Pour un certain nombre de responsables chrétiens, ces attaques ont eu pour conséquence immédiate de faire renaître la peur au sein des communautés chrétiennes. “Il y a eu de nombreuses victimes de notre côté a déclaré Ferry Naray, du Centre de crise des Eglises protestantes de Célèbes-Centre, ajoutant que le retour à la paix, réel depuis la mise en place des accords de Malino (2), en était fragilisé. Cependant, pour Faisal Mahmud, de la branche locale du MUI (Conseil des oulémas indonésiens), les attaques ont été le fait d’“irresponsables dont l’objectif est de créer à nouveau de l’instabilité à Poso”. Selon lui, une escalade de la violence dans les semaines à venir est improbable.

Nombreux dans la presse indonésienne et jusqu’au sein du gouvernement ont été ceux qui ont noté que la date de ces attaques coïncidait avec le premier anniversaire de l’attentat de Bali. Jusuf Kalla, ministre des Affaires sociales dans l’actuel gouvernement et un des principaux négociateurs des accords de Malino, a estimé que les attaques, soigneusement préparées, avaient été menées par des personnes étrangères au conflit des années 2000 et 2001 à Poso. Selon lui, elles pourraient avoir été commanditées par des sympathisants des islamistes responsables des attentats de Bali (3) et de la bombe placée dans un restaurant McDonald’s à Macassar, dans la province de Célèbes-Sud, en décembre 2002 (4).

Tout aussi nombreux ont été ceux qui ont émis l’hypothèse que ce n’était pas du côté d’extrémistes religieux qu’il fallait chercher des responsables mais du côté de l’armée. A Poso, Sulaiman Mamar, notable musulman partie prenante des accords de Malino, les habitants de la province ont indiqué à de nombreuses occasions qu’ils étaient fatigués par les violences passées et qu’ils ne voulaient plus les voir ressurgir. “Nous suspectons que ce sont des rivalités et des jalousies entre forces de sécurité qui sont la cause de ces récentes violences a-t-il déclaré, précisant qu’il est de notoriété quasi publique que les militaires postés dans la province sont jaloux du fait que la plus grande part des moyens déployés par l’administration locale pour assurer la sécurité va aux forces de police. “La police vient de recevoir 120 motos et sept voitures tandis que les militaires n’ont rien eu a-t-il ajouté, tout en confiant qu’“il s’agit d’informations non confirmées.”
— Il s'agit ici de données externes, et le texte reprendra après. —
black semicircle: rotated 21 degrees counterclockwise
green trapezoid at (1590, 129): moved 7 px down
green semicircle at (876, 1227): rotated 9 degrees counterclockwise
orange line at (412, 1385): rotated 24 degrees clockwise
Hasyim Muzadi, président de la Nahdlatul Ulama, la plus importante organisation musulmane de masse du pays, a appelé le 14 octobre les responsables religieux de Poso à prévenir tout regain de violence afin de désarmer à la base toute tentative visant à replonger la région dans le chaos. Commentant l’usage des forces de l’ordre dans le maintien de la paix, il a ajouté : “Parfois, nous ne parvenons pas à voir la racine du problème. Une forte coordination entre les organes de sécurité dans ce pays est plus que nécessaire.”